Joost Devriesere

« Le vieil homme qui a été retrouvé trop vite »

Joost Devriesere Journaliste chez Knack Focus et Knack

Le père du parlementaire Open VLD Vincent Van Quickenborne est à nouveau auprès des siens après avoir disparu des radars durant quelque temps. Une bonne nouvelle non ? Pas selon le tribunal internet qui est chaque jour un peu plus sans pitié.

On est mardi. Il est 14h30 à Courtrai, une ville paisible en bord de Lys. Un homme au crâne dégarni met son chapeau et enfourche son vélo électrique pour une petite promenade. Et pourquoi pas ? Le soleil perce à travers les nuages et se bouger un peu est bon pour son corps et son esprit. Il le sait mieux qu’un autre puisqu’il est médecin depuis toujours. Où il veut aller, il ne le sait pas très bien. Il y a un peu de brume dans son cerveau, et, parfois, certaines choses lui échappent. Les premiers signes d’un alzheimer, qu’ils disent. Un diagnostic qu’il souhaite reléguer tant qu’il le peut dans un coin de son esprit.

Les médecins sont souvent les patients les plus difficiles. Pour lui ce n’est guère plus qu’une mémoire légèrement ankylosée. Il en est persuadé. Parfois, poussé par le vent, il pédale un peu trop loin et il en oublie le chemin du retour. Lorsque tombe le soir, la famille sonne l’alerte. « Papa n’est pas encore rentré. Il a disparu. Qu’est-ce qu’on fait ? ». Il se trouve que le plus âgé de ses trois fils, l’homme a aussi deux filles, a énormément de followers sur Twitter et vraiment beaucoup d’amis sur Facebook. C’est aussi son anniversaire, mais il a bien trop de soucis pour y songer.

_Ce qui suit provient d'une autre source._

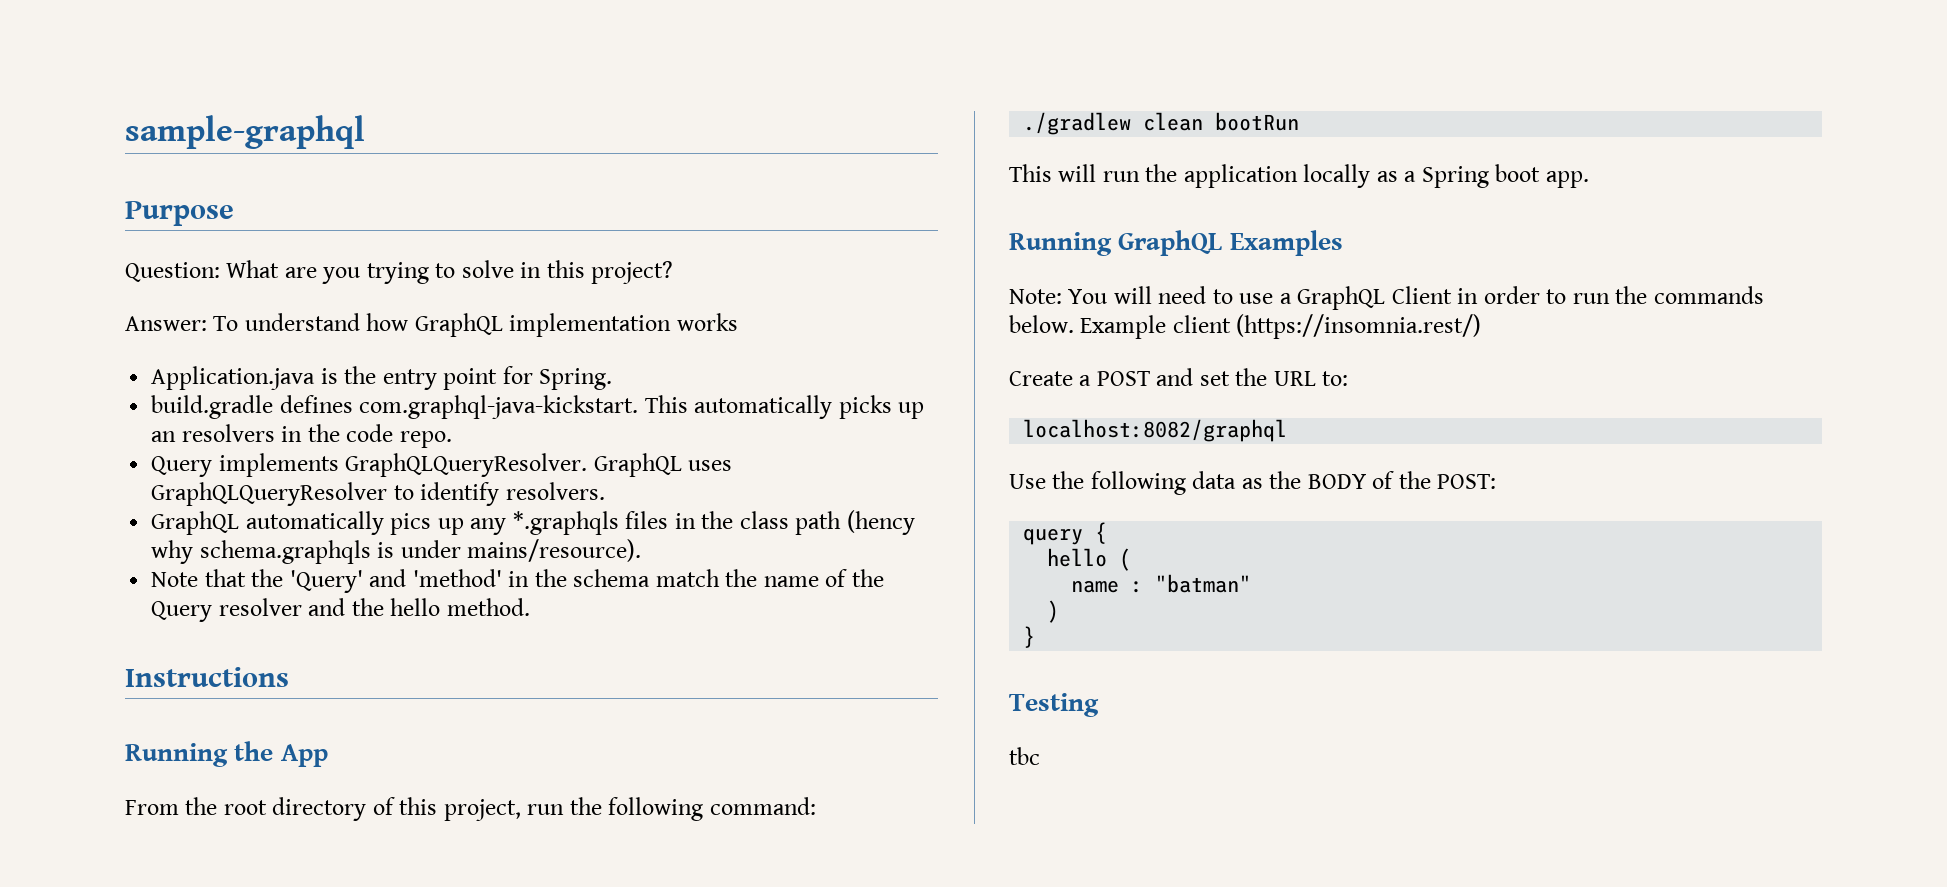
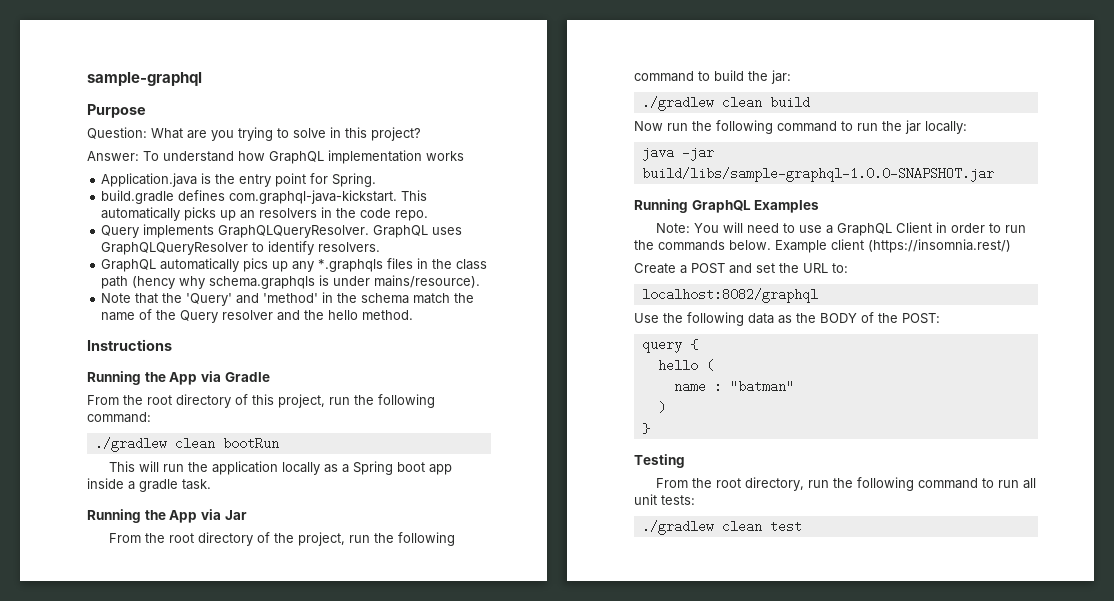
(328, 755) none -> [200,371,270,382] via Gradle
[1545,171,1589,188] app. -> [428,464,452,475] [87,478,211,492] [87,509,247,523] [108,532,455,546] [634,70,791,84] [641,96,810,111] [634,120,967,134] [641,146,714,161] [641,167,994,182] app inside a gradle task. // Running the App via Jar // From the root directory of the project, run the following command to build the jar: // ./gradlew clean build // Now run the following command to run the jar locally: // java -jar build/libs/sample-graphql-1.0.0-SNAPSHOT.jar
[1009,747,1040,765] tbc -> [655,477,1036,491] [634,494,695,505] [641,520,802,535] From the root directory, run the following command to run all unit tests: // ./gradlew clean test

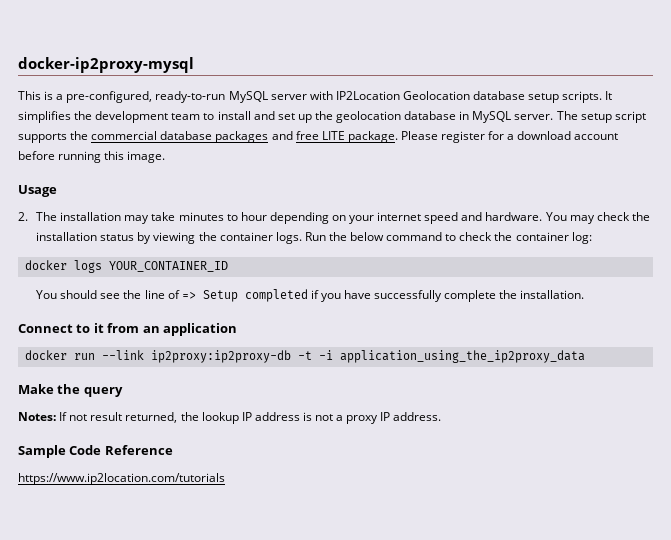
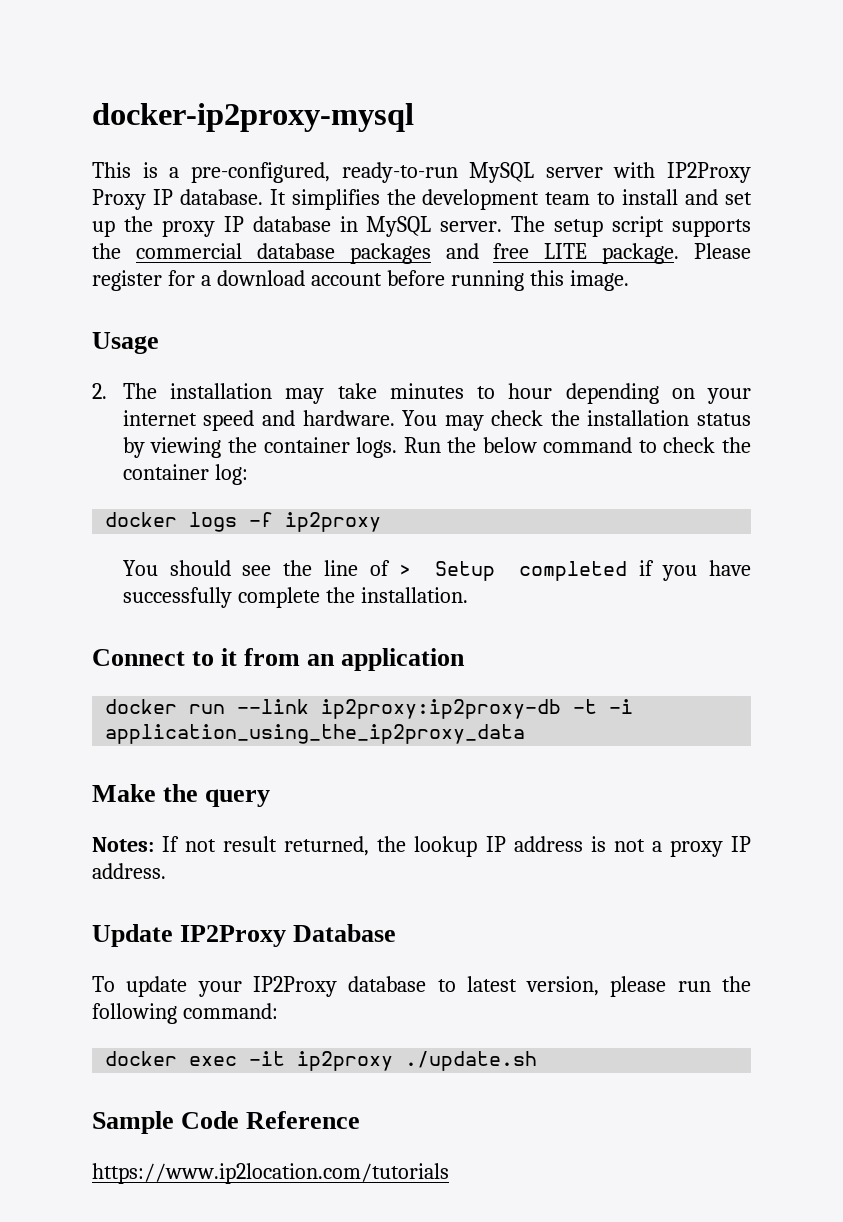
[335,91,603,103] IP2Location Geolocation database setup scripts. -> [667,162,751,183] [92,189,263,210] IP2Proxy Proxy IP database.
[336,111,402,123] geolocation -> [161,216,244,237] proxy IP
[108,261,228,272] YOUR_CONTAINER_ID -> [249,512,382,532] -f ip2proxy
[181,292,196,299] => -> [399,564,412,576] >
(442, 416) none -> [92,924,397,947] [92,976,751,997] [92,1003,278,1024] [105,1051,538,1071] // Update IP2Proxy Database // To update your IP2Proxy database to latest version, please run the following command: // docker exec -it ip2proxy ./update.sh

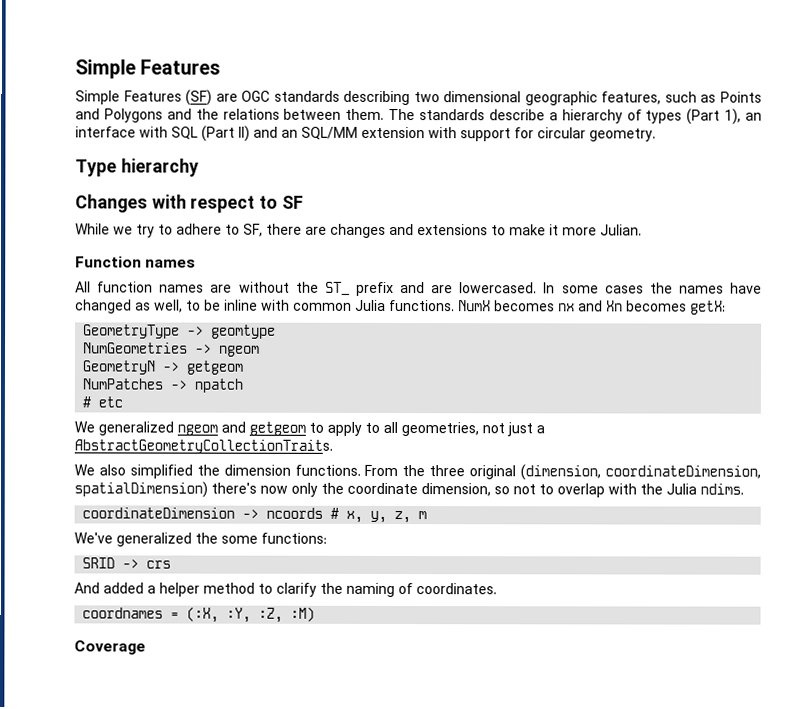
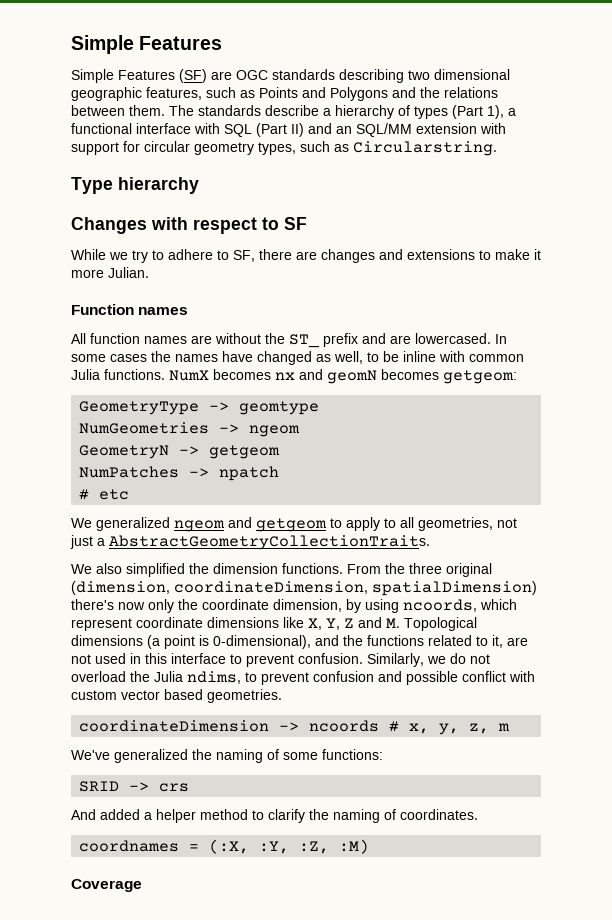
[745,112,762,121] an -> [508,108,516,116] [71,123,132,134] a functional
[589,128,656,142] geometry. -> [194,141,497,156] geometry types, such as Circularstring.
[606,300,726,315] Xn becomes getX: -> [327,369,517,384] geomN becomes getgeom:
[494,483,744,498] so not to overlap with the Julia ndims. -> [346,599,517,613] [71,617,477,631] [71,635,528,649] [71,653,490,667] [71,671,535,685] [71,689,282,703] by using ncoords, which represent coordinate dimensions like X, Y, Z and M. Topological dimensions (a point is 0-dimensional), and the functions related to it, are not used in this interface to prevent confusion. Similarly, we do not overload the Julia ndims, to prevent confusion and possible conflict with custom vector based geometries.
(218, 538) none -> [216,749,279,763] naming of

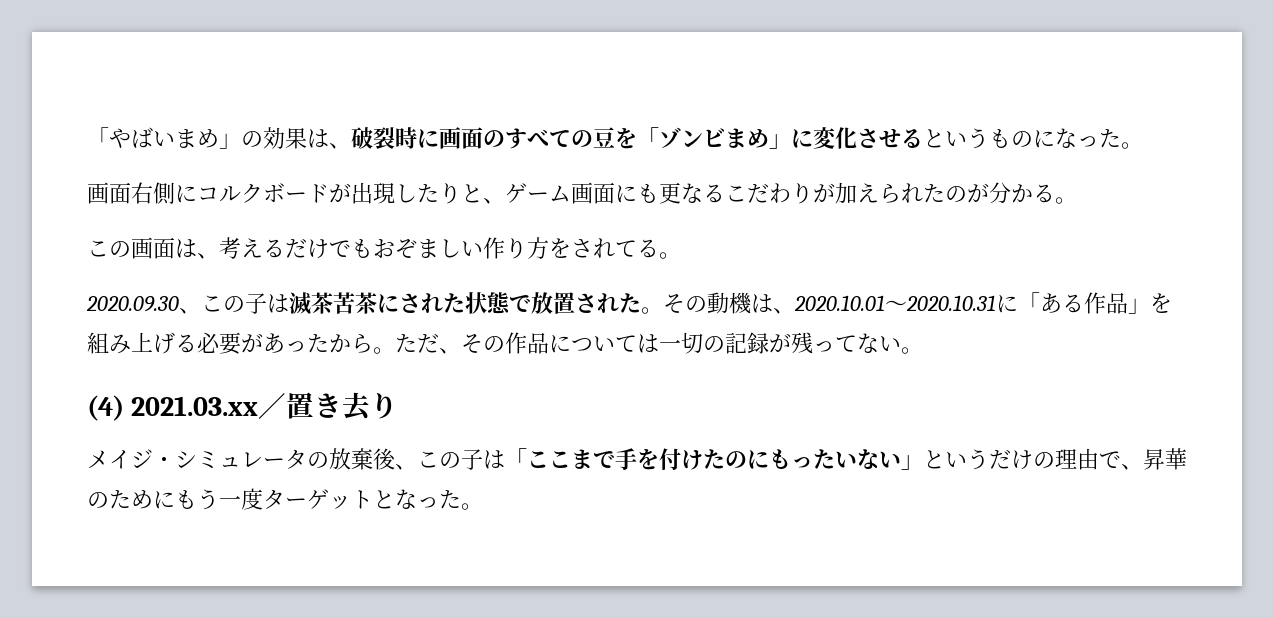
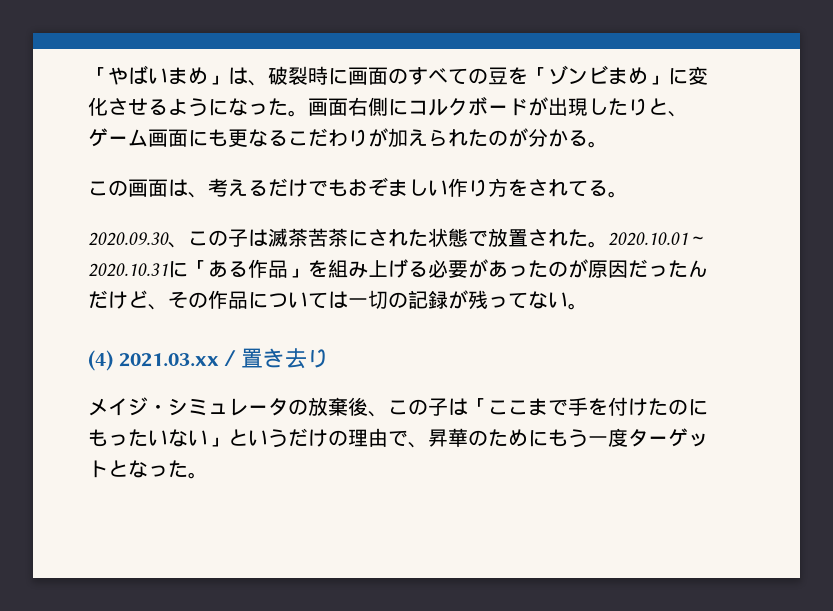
[241,127,307,149] の効果 -> (228, 80) none
[923,128,1033,149] というもの -> [168,98,208,117] よう
(1143, 145) // -> (308, 113) none
[663,292,795,314] その動機は、 -> (608, 244) none
[329,333,439,354] から。ただ -> [548,259,708,278] [88,290,148,309] のが原因だったんだけど

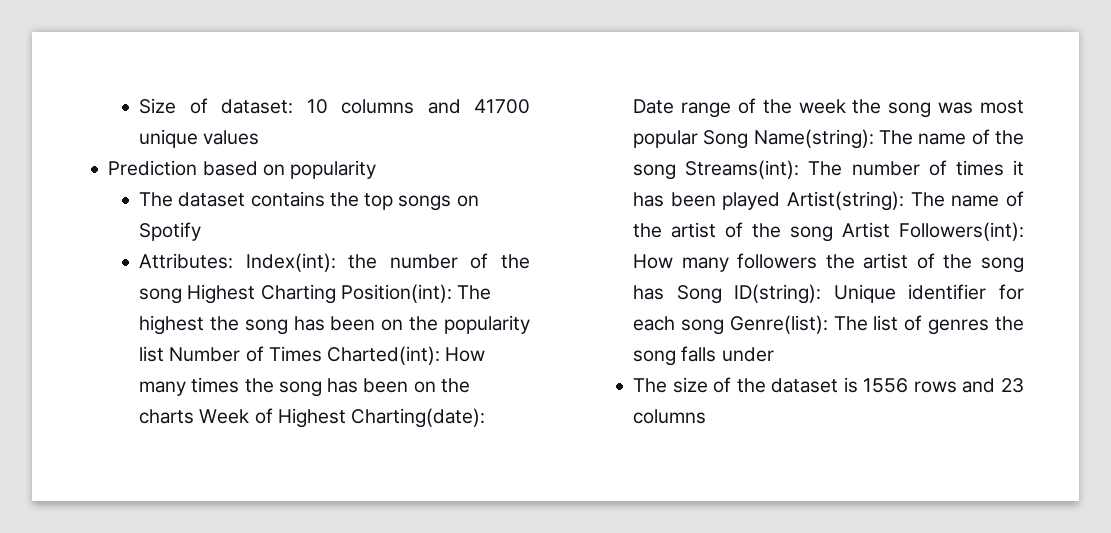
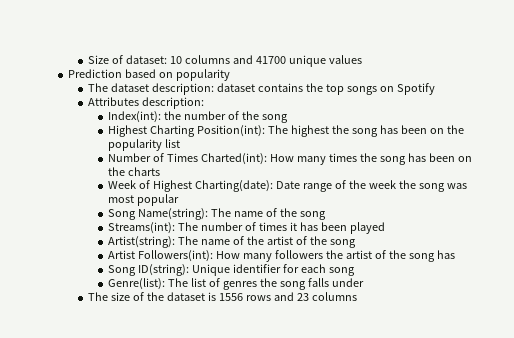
(246, 199) none -> [151,83,255,95] description: dataset
[139,253,234,269] Attributes: -> [87,97,204,109] Attributes description: //
(183, 296) none -> (288, 118) //
(165, 354) none -> (180, 143) //
(195, 416) none -> (160, 171) //
(699, 139) none -> (179, 200) //
(677, 172) none -> (326, 215) //
(781, 201) none -> (385, 228) //
(834, 234) none -> (356, 243) //
(665, 292) none -> (455, 254) //
(724, 327) none -> (355, 271) //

Il lance un appel. Si on pouvait le partager un maximum, merci. La réponse va dépasser les attentes. Certains se lancent activement dans la recherche, d’autres se contentent d’un message de soutien, de petits coeurs virtuels. La police locale s’en mêle. Et comme dans chaque disparition inquiétante d’une personne démente, Alain Remue, et son équipe de la cellule des personnes disparues, offre son aide. Un hélicoptère est dépêché sur place, comme le préconise la procédure. Ce n’est que le jour suivant que tombera la bonne nouvelle tant attendue. Le père a été retrouvé. « Vivant et en bonne santé » précise son fils sur Facebook. Ou du moins aussi bien que possible. « Il a pédalé jusqu’en Flandre orientale et était confus. » Tout le monde est content, non ?

He bien, non. Comme si Alzheimer n’était pas assez, l’homme avec son chapeau a encore un autre problème. Son aîné est un politicien. Pire, il est bourgmestre et parlementaire fédéral. La cause de tout le malheur sur terre ou tout du moins d’une partie significative. Son père a été retrouvé un peu trop vite, juge impassible le tribunal internet. « Chez nous, cela se serait passé autrement. Cela aura pris plus de temps. La police nous aurait envoyé paître ou nous aurait conseillé de l’attacher au radiateur. Et, d’ailleurs, qui va payer tout ça ? C’est pour cela que nous payons nos impôts ? Il a la monnaie de sa pièce, car qui mets quelqu’un comme ça au monde ?

Se réjouir qu’un vieil homme ait été retrouvé sain et sauf ne semble plus être la norme. Tout comme nous ne nous réjouissons plus lorsqu’un enfant est sorti hors des flots. « J’emmerde les autres, car dans mon nombril il fait délicieusement chaud. Ou très froid. Qu’on essaye plutôt de faire quelque chose à ça ».

« Ne sommes-nous pas tous un peu Donald Trump ? » Ce sont les mots Vincent Van Quickenborne, partie prenante malgré lui, lorsqu’on lui demande une réaction sur les réactions. Je lui réponds que « probablement que oui. » La vindicte populaire semble lui avoir échappé.  » Je n’ai pas lu les réactions et je ne compte pas le faire. « Vous savez les politiciens sont des hommes comme les autres, mais avec une couche de Kevlar, n’est-ce pas. » Silence. « Ils étaient vraiment si terribles ? » C’est le fils qui parle, pas le politicien. Oui, ils étaient moches, même souvent inhumains. Et très mal écrit aussi, mais ce n’est qu’un détail.

Le plus triste, ce sont tous ces coeurs arides et froids. Toutes ces personnes qui ne pardonnent plus rien à l’autre. Et surtout pas cette petite once de bonheur qui leur manque peut-être tant. Seule éclaircie dans toute cette aigreur, il y a, en Flandre, trois fils et deux filles qui sont très heureux d’avoir retrouvé leur père. Grâce à l’argent des impôts, bien sûr. Et c’est encore heureux.